[Start Source document]

Basics · 5 min watch

Chlorine vs chloramine in your water

San Diego's water utilities switched from free chlorine to chloramine as the primary disinfectant years ago. Chloramine is more stable over long distribution distances, but it behaves differently in your home and is harder to remove with standard carbon filters. Knowing which one you're dealing with matters when you're choosing treatment.

What you'll learn

  • What chloramine is and why utilities use it instead of free chlorine
  • How chloramine affects taste, smell, and skin compared to free chlorine
  • Why standard activated carbon reduces free chlorine effectively but struggles with chloramine
  • What catalytic carbon is and why it's the better choice for chloramine removal
  • How to confirm whether your water uses chlorine or chloramine before buying any filter

Step by step

  1. Check your utility's annual water quality report. Look for "chloramine" or "monochloramine" in the disinfectant section.

[End Source document]
[Start Dataset excerpts]

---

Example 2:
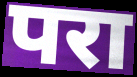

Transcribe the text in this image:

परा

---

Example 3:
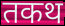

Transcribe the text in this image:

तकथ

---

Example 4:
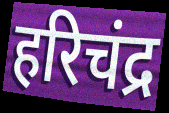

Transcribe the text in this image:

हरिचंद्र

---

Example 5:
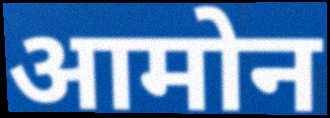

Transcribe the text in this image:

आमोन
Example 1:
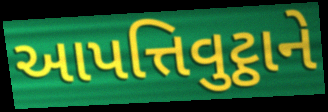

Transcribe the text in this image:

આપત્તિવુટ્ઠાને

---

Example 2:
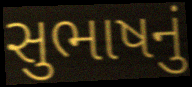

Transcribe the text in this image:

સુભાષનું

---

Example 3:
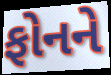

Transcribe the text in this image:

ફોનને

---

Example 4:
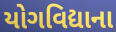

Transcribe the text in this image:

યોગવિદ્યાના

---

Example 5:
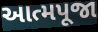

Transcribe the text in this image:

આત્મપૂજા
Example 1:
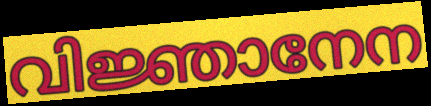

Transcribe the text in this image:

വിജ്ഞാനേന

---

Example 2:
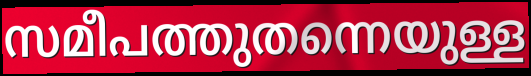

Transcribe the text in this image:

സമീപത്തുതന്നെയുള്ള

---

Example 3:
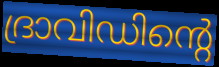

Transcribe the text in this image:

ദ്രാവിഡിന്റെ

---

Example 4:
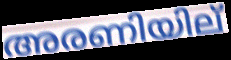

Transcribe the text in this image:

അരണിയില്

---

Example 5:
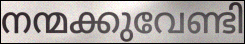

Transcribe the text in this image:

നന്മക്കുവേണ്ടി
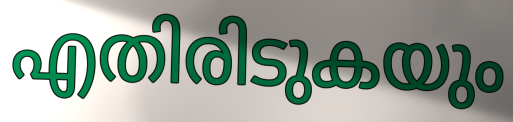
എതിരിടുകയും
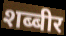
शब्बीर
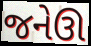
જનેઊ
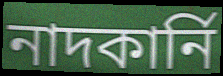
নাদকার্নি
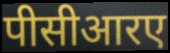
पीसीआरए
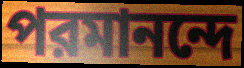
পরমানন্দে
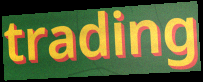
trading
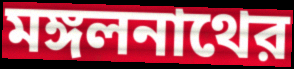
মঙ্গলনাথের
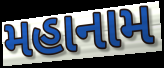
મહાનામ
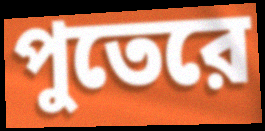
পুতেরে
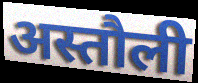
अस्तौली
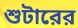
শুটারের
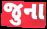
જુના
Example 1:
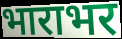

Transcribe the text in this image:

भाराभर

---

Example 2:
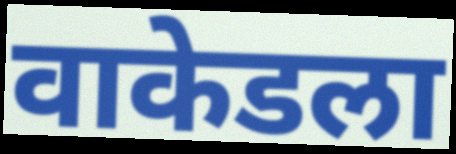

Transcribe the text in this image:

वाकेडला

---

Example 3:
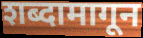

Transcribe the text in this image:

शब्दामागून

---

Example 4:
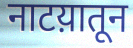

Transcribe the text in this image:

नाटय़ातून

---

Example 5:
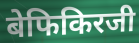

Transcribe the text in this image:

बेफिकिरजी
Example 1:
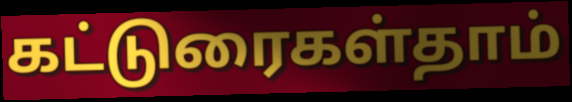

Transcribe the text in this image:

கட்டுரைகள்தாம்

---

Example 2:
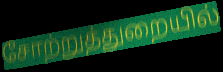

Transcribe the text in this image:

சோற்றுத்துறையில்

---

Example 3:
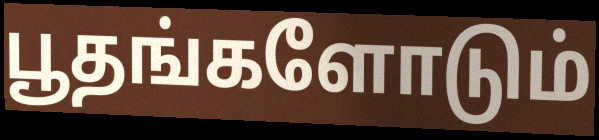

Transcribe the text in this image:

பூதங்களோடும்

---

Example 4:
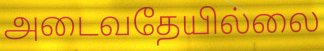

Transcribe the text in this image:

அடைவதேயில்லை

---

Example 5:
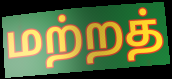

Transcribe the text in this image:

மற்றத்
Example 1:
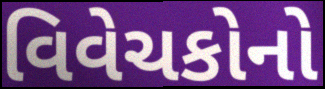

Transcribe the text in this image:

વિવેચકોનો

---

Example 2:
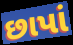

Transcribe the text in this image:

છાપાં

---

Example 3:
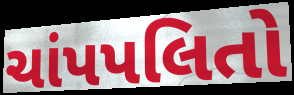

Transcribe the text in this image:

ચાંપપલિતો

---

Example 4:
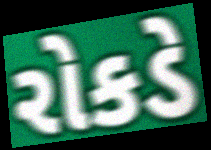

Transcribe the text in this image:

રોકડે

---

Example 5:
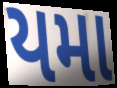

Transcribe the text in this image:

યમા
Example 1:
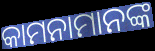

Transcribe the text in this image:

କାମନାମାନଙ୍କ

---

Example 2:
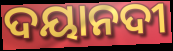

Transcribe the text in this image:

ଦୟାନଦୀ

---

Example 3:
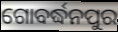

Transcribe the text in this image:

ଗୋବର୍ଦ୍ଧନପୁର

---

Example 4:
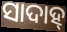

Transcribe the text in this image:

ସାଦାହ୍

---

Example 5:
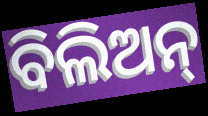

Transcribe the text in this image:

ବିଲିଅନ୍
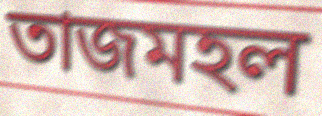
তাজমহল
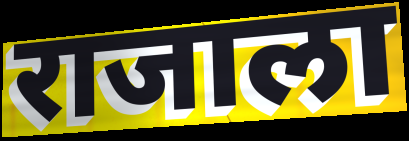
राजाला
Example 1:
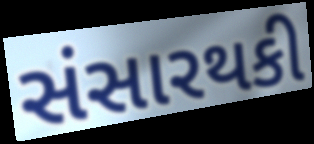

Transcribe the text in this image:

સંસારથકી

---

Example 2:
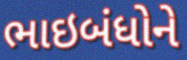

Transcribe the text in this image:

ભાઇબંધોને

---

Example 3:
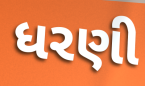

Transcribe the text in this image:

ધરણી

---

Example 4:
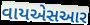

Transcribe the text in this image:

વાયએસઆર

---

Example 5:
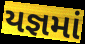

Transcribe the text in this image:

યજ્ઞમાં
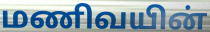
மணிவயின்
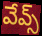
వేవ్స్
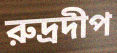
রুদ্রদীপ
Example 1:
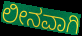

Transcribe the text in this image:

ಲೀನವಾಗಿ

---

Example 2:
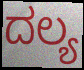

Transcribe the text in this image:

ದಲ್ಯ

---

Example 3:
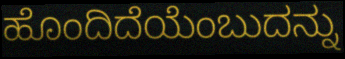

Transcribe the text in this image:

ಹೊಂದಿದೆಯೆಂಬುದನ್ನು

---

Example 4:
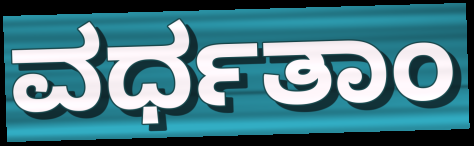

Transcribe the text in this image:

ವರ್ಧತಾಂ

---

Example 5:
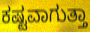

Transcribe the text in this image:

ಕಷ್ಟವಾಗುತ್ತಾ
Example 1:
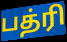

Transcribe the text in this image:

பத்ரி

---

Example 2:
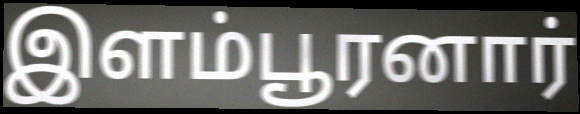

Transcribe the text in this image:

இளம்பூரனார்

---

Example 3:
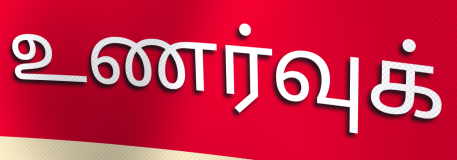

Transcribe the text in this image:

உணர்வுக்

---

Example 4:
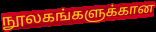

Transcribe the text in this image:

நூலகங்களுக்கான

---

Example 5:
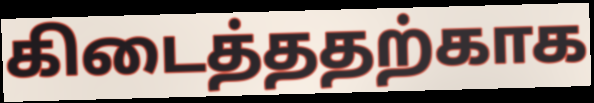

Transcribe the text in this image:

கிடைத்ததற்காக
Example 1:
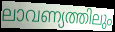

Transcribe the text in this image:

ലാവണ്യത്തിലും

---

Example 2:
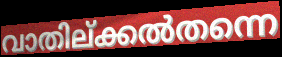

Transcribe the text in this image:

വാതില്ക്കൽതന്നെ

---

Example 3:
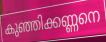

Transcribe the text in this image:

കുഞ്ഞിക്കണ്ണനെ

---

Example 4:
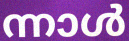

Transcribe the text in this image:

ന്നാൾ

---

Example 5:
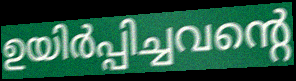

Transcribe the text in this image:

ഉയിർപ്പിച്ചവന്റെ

[End Dataset excerpts]

■ What to do
1: Answer these about the chloramine article:
(a) What did San Diego's water utilities switch to as their primary disinfectant?
(b) Which kind of carbon is named as the better choice for chloramine removal?
(c) What two words should you look for in the disinfectant section of your utility's annual water quality report?
2: Please reproduce the part of the chloramine article starting with "Chlorine vs chloramine" and going on through "you're choosing treatment.".

■ In response
1:
(a) Chloramine, in place of free chlorine.
(b) Catalytic carbon.
(c) "Chloramine" or "monochloramine."

2:
Chlorine vs chloramine in your water

San Diego's water utilities switched from free chlorine to chloramine as the primary disinfectant years ago. Chloramine is more stable over long distribution distances, but it behaves differently in your home and is harder to remove with standard carbon filters. Knowing which one you're dealing with matters when you're choosing treatment.